**Aufgabe 1:** Prüfe, ob die folgenden Aussagen (a) bis (c) mit der Andacht zu Lukas 12,32 übereinstimmen, und beantworte jede mit Ja oder Nein samt den entscheidenden Worten der Andacht als wörtlichem Zitat. (a) Das Fensterbild ist bleiverglast und zeigt ein Motiv des guten Hirten. (b) Der Hirte tritt dem Wolf mit einem Stab entgegen. (c) Im Hintergrund des Bildes weiden die Schafe unruhig.
**Aufgabe 2:**
Beantworte anhand der Andacht zu Lukas 12,32 die folgenden Fragen jeweils in einer eigenen Zeile.
(a) Wer ist als Verfasser der Andacht genannt?
(b) Wodurch macht der Glaskünstler deutlich, dass es sich um den auferstandenen Herrn handelt?
(c) Wo ist das zitierte Versprechen laut der Andacht zu finden?
**Aufgabe 3:** Gib den Abschnitt der Andacht zu Lukas 12,32 wortgetreu wieder, beginnend bei „Christoph Onken über“ und endend bei „auf mich zu?“.

/ Wort zum Tag

Gedanken zur Tageslosung

Christoph Onken über Lukas 12,32

Bibelvers

Fürchte dich nicht, du kleine Herde! Denn es hat eurem Vater wohlgefallen, euch das Reich zu geben.

Lukas 12,32

Jeden Morgen kann ich auf ein bleiverglastes Fensterbild mit einem Motiv des guten Hirten schauen. Durch die Darstellung mit dem Kreuz macht der Glaskünstler deutlich: Es ist der auferstandene Herr Jesus Christus. Für mich ein schöner Gruß in den Tag. Mit den Farben – spricht es mich einfach an.

Der „gute Hirte“ – groß und stark, mit seiner Lanze weit ausholend, tritt er dem drohenden Wolf entgegen. Was sagt mir das heute? Was kommt auf mich zu?

Wovor muss ich mich fürchten? Worauf muss ich mich einstellen? – Blicke ich auf den Hirten, dann ist die Antwort klar:

Das Böse, das Unberechenbare ist fest im Blick und schon besiegt. Die drohende Gefahr ist gebannt und die Macht des Todes ist gebrochen.

Der Hirte als Sieger, der die Gefahren kennt und um seine Schafe kämpft. Ja, Er selbst im strahlenden Gewand des auferstandenen Herrn. Was für ein tröstendes Bild! Besonders, da im Hintergrund ganz ruhig und gelassen die Schafe weiden, geborgen, ohne Angst.

Was für eine Ermutigung für einen neuen Tag! Ich darf auf das Bild sehen. Besser: Ich darf auf Jesus sehen und mich einfach freuen. Ich habe einen Herrn, der den vor mir liegenden Tag mit all den Windungen des Weges, seinen Mühen, Freuden und Beschwernissen bereits fest im Blick hat und kennt. Indem ich auf ihn sehe, kann ich unbesorgt sein. Er leitet und begleitet mich, wohin ich auch komme – ich bin niemals ohne ihn und sein Versprechen lautet: „Fürchte dich nicht, du kleine Herde! Denn es hat eurem Vater wohl gefallen, euch das Reich zu geben“! So zu finden im Lukasevangelium, Kapitel 12, Vers 32. Das heißt: ich bin heute mitten drin in der Gemeinschaft von Christinnen und Christen, die Jesus ihren Herrn nennen. Wir haben Teil am Seinem Reich und das ist doch eine große Zusage.

Als Teilhaber am Reich Gottes kann ich alles meinem Herrn und Heiland Jesus Christus überlassen. Das heißt: Ich kann gelassen, dankbar und fröhlich in diesen neuen Tag gehen. Er geht mir voran, geht mit mir. Er kennt mich. Er weiß um alle Anfechtungen. Niemand wird mich aus seiner Hand reißen. Was für ein Versprechen!

(Gespeicherte Daten)
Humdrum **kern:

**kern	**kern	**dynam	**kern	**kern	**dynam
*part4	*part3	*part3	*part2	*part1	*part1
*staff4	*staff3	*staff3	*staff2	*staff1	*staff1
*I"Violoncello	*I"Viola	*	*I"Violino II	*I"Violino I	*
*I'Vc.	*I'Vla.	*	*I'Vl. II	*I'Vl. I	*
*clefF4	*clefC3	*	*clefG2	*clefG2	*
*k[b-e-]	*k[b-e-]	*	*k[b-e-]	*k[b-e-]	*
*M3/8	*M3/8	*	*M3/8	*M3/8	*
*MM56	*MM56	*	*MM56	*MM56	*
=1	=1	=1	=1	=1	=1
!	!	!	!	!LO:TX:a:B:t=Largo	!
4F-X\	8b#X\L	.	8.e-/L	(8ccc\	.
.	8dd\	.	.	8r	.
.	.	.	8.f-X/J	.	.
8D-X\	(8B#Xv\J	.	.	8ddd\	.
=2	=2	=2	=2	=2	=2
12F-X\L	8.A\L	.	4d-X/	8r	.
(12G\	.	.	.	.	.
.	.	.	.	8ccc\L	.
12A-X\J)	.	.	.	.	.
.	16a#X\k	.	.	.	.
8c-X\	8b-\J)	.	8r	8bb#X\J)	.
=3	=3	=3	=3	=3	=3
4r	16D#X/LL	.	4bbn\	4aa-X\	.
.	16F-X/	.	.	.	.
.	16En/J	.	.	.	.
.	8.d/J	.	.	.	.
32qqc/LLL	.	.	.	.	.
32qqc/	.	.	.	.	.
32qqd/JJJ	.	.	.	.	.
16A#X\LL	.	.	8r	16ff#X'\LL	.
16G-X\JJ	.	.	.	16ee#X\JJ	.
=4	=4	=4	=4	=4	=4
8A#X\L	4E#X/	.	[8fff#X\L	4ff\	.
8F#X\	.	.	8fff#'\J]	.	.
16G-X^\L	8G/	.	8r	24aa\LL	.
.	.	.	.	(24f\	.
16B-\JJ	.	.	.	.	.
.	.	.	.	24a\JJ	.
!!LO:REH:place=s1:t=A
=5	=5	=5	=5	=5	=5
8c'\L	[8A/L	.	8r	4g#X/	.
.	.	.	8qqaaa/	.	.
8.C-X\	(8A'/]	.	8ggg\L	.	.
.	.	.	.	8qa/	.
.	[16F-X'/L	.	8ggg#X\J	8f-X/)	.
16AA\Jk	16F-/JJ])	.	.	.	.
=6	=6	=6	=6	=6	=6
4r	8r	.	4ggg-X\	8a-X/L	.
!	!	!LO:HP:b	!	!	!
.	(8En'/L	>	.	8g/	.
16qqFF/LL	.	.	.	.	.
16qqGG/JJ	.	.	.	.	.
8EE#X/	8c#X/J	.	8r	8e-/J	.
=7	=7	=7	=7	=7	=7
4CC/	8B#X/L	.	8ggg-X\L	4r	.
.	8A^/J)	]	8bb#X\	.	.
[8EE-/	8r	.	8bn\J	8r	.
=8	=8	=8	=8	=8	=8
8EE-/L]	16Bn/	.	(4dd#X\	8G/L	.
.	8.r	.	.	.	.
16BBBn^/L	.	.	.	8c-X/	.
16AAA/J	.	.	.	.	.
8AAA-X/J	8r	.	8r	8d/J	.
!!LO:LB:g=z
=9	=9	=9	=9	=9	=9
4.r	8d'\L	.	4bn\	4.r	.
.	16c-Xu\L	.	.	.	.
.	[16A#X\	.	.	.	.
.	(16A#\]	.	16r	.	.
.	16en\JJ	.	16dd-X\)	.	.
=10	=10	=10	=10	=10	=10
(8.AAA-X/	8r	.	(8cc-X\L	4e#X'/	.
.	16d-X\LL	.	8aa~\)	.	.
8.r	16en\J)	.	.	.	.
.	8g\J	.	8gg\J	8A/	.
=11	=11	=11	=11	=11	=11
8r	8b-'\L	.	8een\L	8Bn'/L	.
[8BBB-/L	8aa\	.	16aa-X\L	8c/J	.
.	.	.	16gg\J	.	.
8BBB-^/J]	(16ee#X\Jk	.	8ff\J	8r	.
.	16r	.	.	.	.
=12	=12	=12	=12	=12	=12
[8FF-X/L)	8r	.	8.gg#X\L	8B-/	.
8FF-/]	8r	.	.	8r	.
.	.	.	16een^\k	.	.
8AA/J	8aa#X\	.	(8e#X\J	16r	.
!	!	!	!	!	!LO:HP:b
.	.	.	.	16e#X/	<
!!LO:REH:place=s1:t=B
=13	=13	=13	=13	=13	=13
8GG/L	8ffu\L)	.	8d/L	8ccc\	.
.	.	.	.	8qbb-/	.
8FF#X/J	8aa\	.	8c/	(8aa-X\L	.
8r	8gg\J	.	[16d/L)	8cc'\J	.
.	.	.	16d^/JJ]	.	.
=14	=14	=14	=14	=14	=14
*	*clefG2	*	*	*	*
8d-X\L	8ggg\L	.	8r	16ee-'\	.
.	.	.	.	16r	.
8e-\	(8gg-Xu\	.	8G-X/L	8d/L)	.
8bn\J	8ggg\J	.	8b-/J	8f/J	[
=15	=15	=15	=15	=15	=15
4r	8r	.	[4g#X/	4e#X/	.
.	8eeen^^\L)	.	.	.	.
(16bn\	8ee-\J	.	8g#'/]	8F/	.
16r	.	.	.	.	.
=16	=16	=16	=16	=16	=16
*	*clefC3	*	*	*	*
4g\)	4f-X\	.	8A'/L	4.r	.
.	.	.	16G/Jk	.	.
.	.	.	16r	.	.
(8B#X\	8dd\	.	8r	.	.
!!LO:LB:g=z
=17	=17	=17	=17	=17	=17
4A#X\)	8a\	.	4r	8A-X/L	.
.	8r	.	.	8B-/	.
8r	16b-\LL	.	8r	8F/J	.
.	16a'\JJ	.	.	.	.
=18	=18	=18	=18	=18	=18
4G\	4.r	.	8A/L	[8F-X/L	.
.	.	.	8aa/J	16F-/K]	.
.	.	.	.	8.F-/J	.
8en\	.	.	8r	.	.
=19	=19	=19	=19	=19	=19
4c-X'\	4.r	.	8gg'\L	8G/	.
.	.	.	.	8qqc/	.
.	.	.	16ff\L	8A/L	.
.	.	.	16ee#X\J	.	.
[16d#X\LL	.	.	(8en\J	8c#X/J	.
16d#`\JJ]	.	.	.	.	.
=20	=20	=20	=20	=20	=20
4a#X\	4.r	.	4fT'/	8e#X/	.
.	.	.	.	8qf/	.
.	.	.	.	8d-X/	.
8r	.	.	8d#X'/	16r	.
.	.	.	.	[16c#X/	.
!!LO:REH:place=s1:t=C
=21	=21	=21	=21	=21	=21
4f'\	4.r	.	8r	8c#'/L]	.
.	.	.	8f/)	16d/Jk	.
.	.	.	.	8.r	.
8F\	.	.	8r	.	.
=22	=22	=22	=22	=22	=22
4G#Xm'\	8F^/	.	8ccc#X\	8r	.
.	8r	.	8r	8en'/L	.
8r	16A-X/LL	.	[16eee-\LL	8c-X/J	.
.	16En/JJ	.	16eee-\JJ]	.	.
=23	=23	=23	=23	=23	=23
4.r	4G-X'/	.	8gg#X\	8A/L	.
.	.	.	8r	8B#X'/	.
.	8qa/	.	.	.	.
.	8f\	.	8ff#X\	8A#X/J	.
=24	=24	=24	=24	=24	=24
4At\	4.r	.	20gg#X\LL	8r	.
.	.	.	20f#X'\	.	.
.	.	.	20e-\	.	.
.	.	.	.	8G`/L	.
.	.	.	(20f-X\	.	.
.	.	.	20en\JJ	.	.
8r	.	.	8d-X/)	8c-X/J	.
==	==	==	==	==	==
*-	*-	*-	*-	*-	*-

**Antwort 1:**
(a) Ja – „auf ein bleiverglastes Fensterbild mit einem Motiv des guten Hirten“
(b) Nein – „mit seiner Lanze weit ausholend, tritt er dem drohenden Wolf entgegen“
(c) Nein – „da im Hintergrund ganz ruhig und gelassen die Schafe weiden“

**Antwort 2:**
(a) Christoph Onken
(b) Durch die Darstellung mit dem Kreuz
(c) Im Lukasevangelium, Kapitel 12, Vers 32

**Antwort 3:**
Christoph Onken über Lukas 12,32

Bibelvers

Fürchte dich nicht, du kleine Herde! Denn es hat eurem Vater wohlgefallen, euch das Reich zu geben.

Lukas 12,32

Jeden Morgen kann ich auf ein bleiverglastes Fensterbild mit einem Motiv des guten Hirten schauen. Durch die Darstellung mit dem Kreuz macht der Glaskünstler deutlich: Es ist der auferstandene Herr Jesus Christus. Für mich ein schöner Gruß in den Tag. Mit den Farben – spricht es mich einfach an.

Der „gute Hirte“ – groß und stark, mit seiner Lanze weit ausholend, tritt er dem drohenden Wolf entgegen. Was sagt mir das heute? Was kommt auf mich zu?